Die Menge hat sich gelichtet, Ilona läuft durch die Nebenstrassen. Die Tränen schiessen ihr in die Augen. Das Chlodwig-Eck.....Gott-Sei-Dank, keine Schlange drängt in die Kneipe, auch wenn sich schon ein Türsteher postiert hat. "Ich war noch niemals in New York" wummert es aus den Lautsprechern. Ein Matrose will ein Tänzchen wagen, Ilona schiebt ihn weg. Gottseidank hatte sie aus Figurgründen den Reissverschluss offen gelassen.

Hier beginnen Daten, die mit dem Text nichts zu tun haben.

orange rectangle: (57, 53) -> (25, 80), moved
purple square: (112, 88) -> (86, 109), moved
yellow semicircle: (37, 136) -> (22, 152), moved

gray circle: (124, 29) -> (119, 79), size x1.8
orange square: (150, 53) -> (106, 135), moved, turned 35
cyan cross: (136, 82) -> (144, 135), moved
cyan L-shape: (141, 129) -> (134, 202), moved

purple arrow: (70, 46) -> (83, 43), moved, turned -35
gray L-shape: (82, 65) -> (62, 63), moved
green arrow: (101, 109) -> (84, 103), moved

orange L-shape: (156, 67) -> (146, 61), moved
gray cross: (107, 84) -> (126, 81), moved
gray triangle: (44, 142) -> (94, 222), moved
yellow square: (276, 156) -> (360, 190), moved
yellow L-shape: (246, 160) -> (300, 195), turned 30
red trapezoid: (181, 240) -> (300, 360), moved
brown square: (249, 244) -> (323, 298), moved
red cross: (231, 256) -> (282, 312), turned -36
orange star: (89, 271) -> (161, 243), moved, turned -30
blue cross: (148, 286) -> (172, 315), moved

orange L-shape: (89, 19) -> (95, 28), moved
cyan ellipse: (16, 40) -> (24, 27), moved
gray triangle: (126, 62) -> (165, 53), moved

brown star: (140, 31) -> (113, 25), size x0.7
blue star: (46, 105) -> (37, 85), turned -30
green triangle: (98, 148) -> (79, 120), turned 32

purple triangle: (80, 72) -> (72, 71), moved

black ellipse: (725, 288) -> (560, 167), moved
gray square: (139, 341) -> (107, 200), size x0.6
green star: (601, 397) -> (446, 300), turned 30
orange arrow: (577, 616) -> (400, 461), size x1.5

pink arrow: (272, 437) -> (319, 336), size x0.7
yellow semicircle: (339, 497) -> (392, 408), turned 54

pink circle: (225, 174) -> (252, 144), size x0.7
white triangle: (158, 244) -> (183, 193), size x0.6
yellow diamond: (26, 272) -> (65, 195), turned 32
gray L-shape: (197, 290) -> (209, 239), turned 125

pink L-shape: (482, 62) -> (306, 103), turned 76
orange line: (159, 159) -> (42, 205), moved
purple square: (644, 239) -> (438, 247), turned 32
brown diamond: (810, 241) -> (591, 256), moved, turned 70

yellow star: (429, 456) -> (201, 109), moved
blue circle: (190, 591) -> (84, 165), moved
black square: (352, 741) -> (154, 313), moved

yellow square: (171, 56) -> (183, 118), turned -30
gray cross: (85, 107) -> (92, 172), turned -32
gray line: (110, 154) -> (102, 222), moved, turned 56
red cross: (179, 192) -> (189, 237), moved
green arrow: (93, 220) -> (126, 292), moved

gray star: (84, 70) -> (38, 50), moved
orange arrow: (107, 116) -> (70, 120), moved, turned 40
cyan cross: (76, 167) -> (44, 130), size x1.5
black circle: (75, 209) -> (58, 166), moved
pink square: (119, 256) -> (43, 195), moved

Während Ilona Endspurt einlegt, befreit sie ihre Arme aus dem Bärenfell. Beide Türen verschlossen. Aber niemand wartet -ausser ihr. Zwei Teenies schminken sich. Die eine dreht den Wasserkran auf, Ilona treten die Tränen in die Augen.
"Bitte!" fleht sie und hüppelt von einem Bein aufs andere. Endlich die ersehnte Klospülung, obwohl ihr jedes Geräusch, das auf Wasser schliessen lässt, zuwider ist. Ilona horcht auf die Bewegungen ihrer Vorgängerin: eine Strumpfhose wird hochgezogen, das Zirren eines Reissverschlusses. Endlich geht die Tür auf. Ilona drängt die Vorgängerin aus der Zelle und sich selbst hinein, verriegelt die Tür, befreit ihren Hintern aus dem Bärenkostüm und endlich!!!
Als Ilona schliesslich abspülen will, treten ihr erneut die Tränen in die Augen: hätte sie die Bärenärmel besser festgehalten, wären sie nicht ins Klo gefallen.
Von der Straße her ertönt ein "Alaaf".